When insurance broker Joshua Weinstein wanted to sign someone up for health insurance this year, he asked one key question – would they qualify for a federal subsidy? If the client didn’t, he steered them away from healthcare.gov:
“If you can avoid that whole level of bureaucracy and get a good plan, not necessarily at a good price, but at the same price and they’re not subsidy eligible, we’re going off the marketplace,” Weinstein said.
One of those clients is Oliver Korshin, a doctor who lives in Anchorage. Weinstein and Korshin worked together to enroll Korshin’s wife Rachel in a new health plan. They didn’t qualify for a subsidy so they went directly to Premera Alaska, says Korshin.
“The actual enrolling wasn’t difficult at all,” Korshin said.
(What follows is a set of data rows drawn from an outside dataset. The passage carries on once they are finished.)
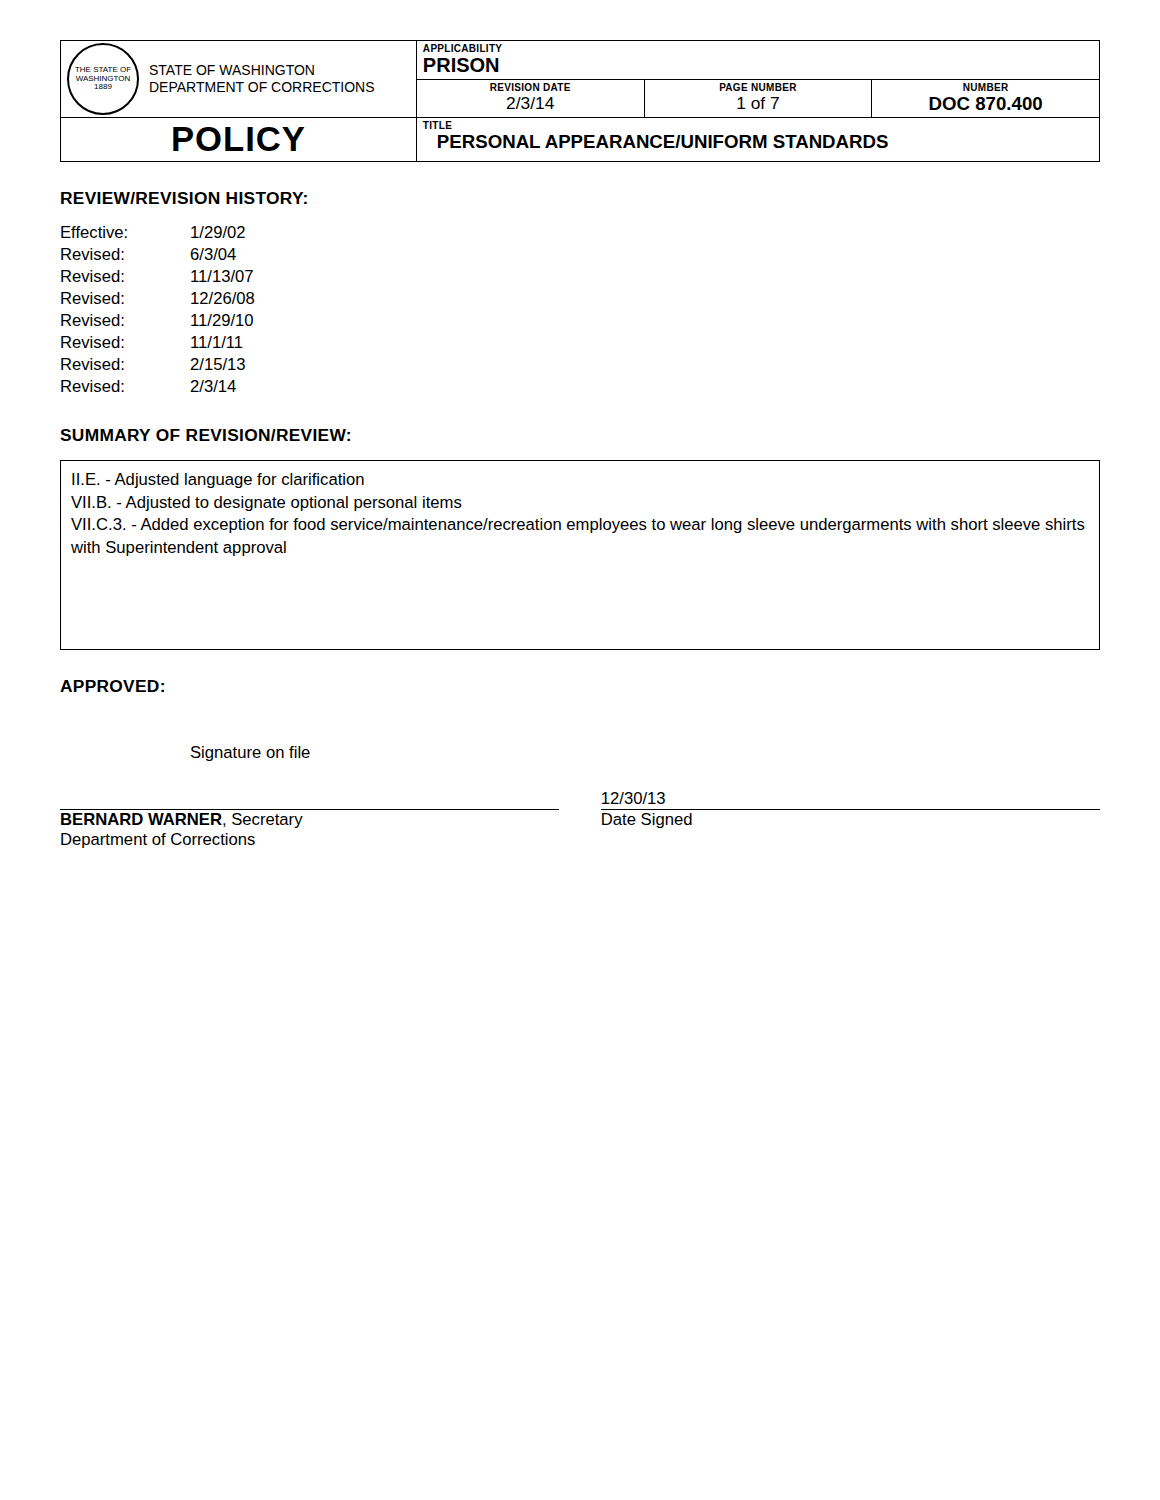| THE STATE OF WASHINGTON 1889 STATE OF WASHINGTON DEPARTMENT OF CORRECTIONS | APPLICABILITY PRISON |
| REVISION DATE 2/3/14 | PAGE NUMBER 1 of 7 | NUMBER DOC 870.400 |
| POLICY | TITLE PERSONAL APPEARANCE/UNIFORM STANDARDS |
REVIEW/REVISION HISTORY:
| Effective: | 1/29/02 |
| Revised: | 6/3/04 |
| Revised: | 11/13/07 |
| Revised: | 12/26/08 |
| Revised: | 11/29/10 |
| Revised: | 11/1/11 |
| Revised: | 2/15/13 |
| Revised: | 2/3/14 |
SUMMARY OF REVISION/REVIEW:
II.E. - Adjusted language for clarification
VII.B. - Adjusted to designate optional personal items
VII.C.3. - Added exception for food service/maintenance/recreation employees to wear long sleeve undergarments with short sleeve shirts with Superintendent approval
APPROVED:
Signature on file
| | | 12/30/13 |
| BERNARD WARNER , Secretary | | Date Signed |
| Department of Corrections | | |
Weinstein, their broker, estimates about 15 percent of his clients are signing up for insurance outside the exchanges. He says enrolling directly is easier because insurers don’t have to deal with the financial information required on healthcare.gov.
“It’s basically gathering demographic information, name, address, phone number, social security number, which plan do you want, sign up for how you want to pay your bill, monthly via statement or auto-draft and sign and off you go,” Weinstein said.
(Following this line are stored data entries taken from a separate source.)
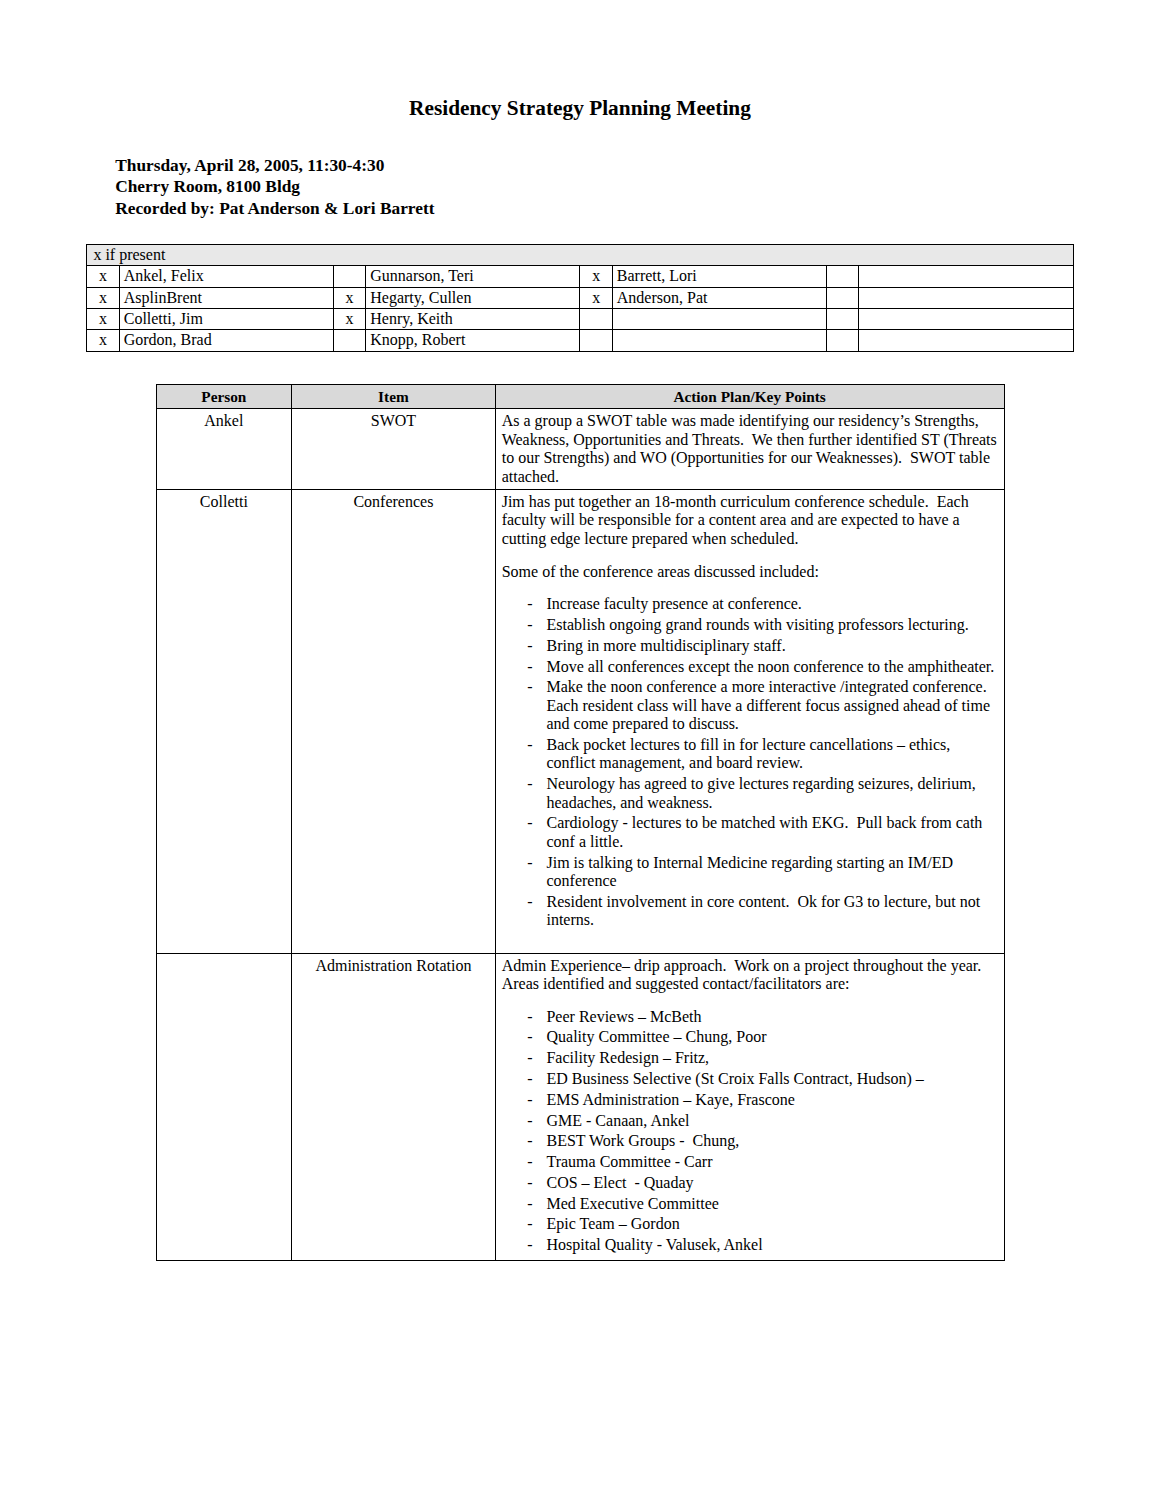Residency Strategy Planning Meeting
Thursday, April 28, 2005, 11:30-4:30
Cherry Room, 8100 Bldg
Recorded by: Pat Anderson & Lori Barrett
| x if present |
| x | Ankel, Felix | | Gunnarson, Teri | x | Barrett, Lori | | |
| x | AsplinBrent | x | Hegarty, Cullen | x | Anderson, Pat | | |
| x | Colletti, Jim | x | Henry, Keith | | | | |
| x | Gordon, Brad | | Knopp, Robert | | | | |
| Person | Item | Action Plan/Key Points |
| --- | --- | --- |
| Ankel | SWOT | As a group a SWOT table was made identifying our residency’s Strengths, Weakness, Opportunities and Threats. We then further identified ST (Threats to our Strengths) and WO (Opportunities for our Weaknesses). SWOT table attached. |
| Colletti | Conferences | Jim has put together an 18-month curriculum conference schedule. Each faculty will be responsible for a content area and are expected to have a cutting edge lecture prepared when scheduled. Some of the conference areas discussed included: Increase faculty presence at conference. Establish ongoing grand rounds with visiting professors lecturing. Bring in more multidisciplinary staff. Move all conferences except the noon conference to the amphitheater. Make the noon conference a more interactive /integrated conference. Each resident class will have a different focus assigned ahead of time and come prepared to discuss. Back pocket lectures to fill in for lecture cancellations – ethics, conflict management, and board review. Neurology has agreed to give lectures regarding seizures, delirium, headaches, and weakness. Cardiology - lectures to be matched with EKG. Pull back from cath conf a little. Jim is talking to Internal Medicine regarding starting an IM/ED conference Resident involvement in core content. Ok for G3 to lecture, but not interns. |
| | Administration Rotation | Admin Experience– drip approach. Work on a project throughout the year. Areas identified and suggested contact/facilitators are: Peer Reviews – McBeth Quality Committee – Chung, Poor Facility Redesign – Fritz, ED Business Selective (St Croix Falls Contract, Hudson) – EMS Administration – Kaye, Frascone GME - Canaan, Ankel BEST Work Groups - Chung, Trauma Committee - Carr COS – Elect - Quaday Med Executive Committee Epic Team – Gordon Hospital Quality - Valusek, Ankel |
Weinstein does counsel people who are close to qualifying for a subsidy, to sign up on healthcare.gov, in case their income fluctuates during the year.
Alaska’s two main insurers report 1/5th of their customers bought plans directly from them. But these customers aren’t being counted by the Obama administration.
“That’s the big mystery,” Larry Levitt, an insurance expert with the Kaiser Family Foundation, said.
Levitt says there’s a lot of focus on the 7.5 million people who signed up through the 14 state exchanges or healthcare.gov. But he says the off-exchange number is just as essential to gauge how well the law is working:
“Oh I think it’s quite important,” Levitt said. “I think it’s probably the case that there are more people insured in the individual market off the exchange than on the exchange right now.”
In fact, a new survey from the RAND Corporation estimates 7.8 million people nationwide bought health insurance this year directly from a carrier.